Il n’empêche. Norman Mailer n’est pas simplement un désespéré. Avec cet intellectuel-là, il ne faut pas juger à la va-vite car il n’est pas fait d’un seul tenant. Il est aussi, et peut-être surtout, cet homme qui s’évertue à tourner un regard vigilant vers le lointain, qui écoute, s’intéresse aux nouvelles du monde. Ce vacarme-là l’arrache à lui-même. Il se console dans un véritable amour du monde.

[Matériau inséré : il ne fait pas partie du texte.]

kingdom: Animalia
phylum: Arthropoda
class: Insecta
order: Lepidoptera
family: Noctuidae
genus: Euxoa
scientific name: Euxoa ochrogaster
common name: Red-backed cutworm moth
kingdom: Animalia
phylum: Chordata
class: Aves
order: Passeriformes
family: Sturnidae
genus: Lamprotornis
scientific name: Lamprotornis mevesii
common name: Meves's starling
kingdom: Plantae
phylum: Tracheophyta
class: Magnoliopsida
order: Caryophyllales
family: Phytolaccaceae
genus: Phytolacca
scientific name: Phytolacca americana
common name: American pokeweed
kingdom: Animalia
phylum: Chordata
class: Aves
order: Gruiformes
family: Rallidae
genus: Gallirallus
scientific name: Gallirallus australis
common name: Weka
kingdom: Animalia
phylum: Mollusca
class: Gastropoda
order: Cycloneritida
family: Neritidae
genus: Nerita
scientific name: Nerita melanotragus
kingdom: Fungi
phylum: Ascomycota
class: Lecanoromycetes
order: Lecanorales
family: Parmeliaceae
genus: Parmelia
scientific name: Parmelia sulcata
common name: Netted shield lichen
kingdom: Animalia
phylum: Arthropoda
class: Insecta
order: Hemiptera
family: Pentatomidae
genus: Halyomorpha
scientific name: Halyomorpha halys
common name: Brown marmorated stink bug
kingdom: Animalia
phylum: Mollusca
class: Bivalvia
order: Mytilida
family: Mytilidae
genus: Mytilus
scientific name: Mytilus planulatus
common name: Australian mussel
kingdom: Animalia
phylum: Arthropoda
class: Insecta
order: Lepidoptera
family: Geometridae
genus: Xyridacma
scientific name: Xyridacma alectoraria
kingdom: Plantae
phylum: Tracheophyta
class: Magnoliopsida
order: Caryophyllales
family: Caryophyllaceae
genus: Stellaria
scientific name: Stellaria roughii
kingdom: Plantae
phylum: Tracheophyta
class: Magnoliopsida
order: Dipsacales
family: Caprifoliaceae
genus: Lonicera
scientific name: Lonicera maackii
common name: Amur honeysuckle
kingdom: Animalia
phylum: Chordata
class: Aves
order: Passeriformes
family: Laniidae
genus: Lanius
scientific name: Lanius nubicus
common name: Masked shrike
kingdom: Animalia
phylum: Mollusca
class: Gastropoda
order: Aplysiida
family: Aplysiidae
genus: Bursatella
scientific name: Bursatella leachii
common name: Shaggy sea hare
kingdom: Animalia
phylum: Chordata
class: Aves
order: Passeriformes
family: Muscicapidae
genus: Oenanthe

Cet amour du monde passe, chez lui, par le journalisme, notamment par le New Journalism, dont il est une des figures majeures dans les années 60. C’est un journalisme romanesque, qui se nourrit de la vie intérieure du journaliste, de ses fantasmes, où « le clivage entre réel et fiction est peu sûr » (cf. article « Norman Mailer, une figure du New Journalism », p.74). De fait, il écrit dans cette perspective-là Les armées de la nuit, contre la guerre du Vietnam. Par ailleurs, comme l’actualité le brûle, il s’époumone dans la presse américaine, le New Yorker, le New York Times, Life? à donner son avis sur la vie politique américaine. Les Américains se souviennent encore de l’article sur les conventions nationales républicaine et démocrate de 1968, Miami and the Siege of Chicago. Il tonne contre la guerre en Irak menée par Georges. W Bush dans son dernier ouvrage, « Pourquoi sommes-nous en guerre ? ». Ou encore accepte une interview pour ce n° 3 de Transfuge à propos des tortures d’Abou Ghraib.

L’amour que Mailer porte au monde est traversé aussi par la mission, que certains ne manqueraient pas de taxer d’idéaliste, qu’il assigne au roman. Le roman aurait une force d’impact sur la vie des lecteurs : «Le roman, lui, change nos vies dans une certaine mesure. Il est arrivé que des mariages se brisent (…) parce que l’un des partenaires avait lu un roman et décidé que la vie du protagoniste était plus intéressante que la sienne. Les bons romans sont douloureux à lire. C’est pour cela que peu de gens les lisent. » Mailer donne des visées encore plus hautes au roman : régénérer l’âme de l’Occident (cf. article « Le roman chez Norman Mailer : redonner une âme à l’Occident », p.79). Contre l’homme moderne, rationaliste, planqué dans sa tranquillité, il propose un homme nouveau, explorateur de ses limites, de son inconscient, de sa propre violence, pour que puisse naître, in fine, une conscience morale, « une conscience héroïque », dirait Mailer, découverte dans la bataille que se livrent les pulsions de vie (Dieu) et les pulsions de mort (diable).

Dans les deux dernières décennies, son pessimisme n’a pas tourné au nihilisme et n’a pas épuisé son besoin de savoir, de faire comprendre, de déchiffrer les événements du XXIe siècle, dans une pensée vagabonde que lui autorise le romanesque. A 83 ans, pour cet infatigable clerc obscur, pour cet incorrigible solitaire, l’amour du monde semble avoir triomphé sur l’à quoi bon.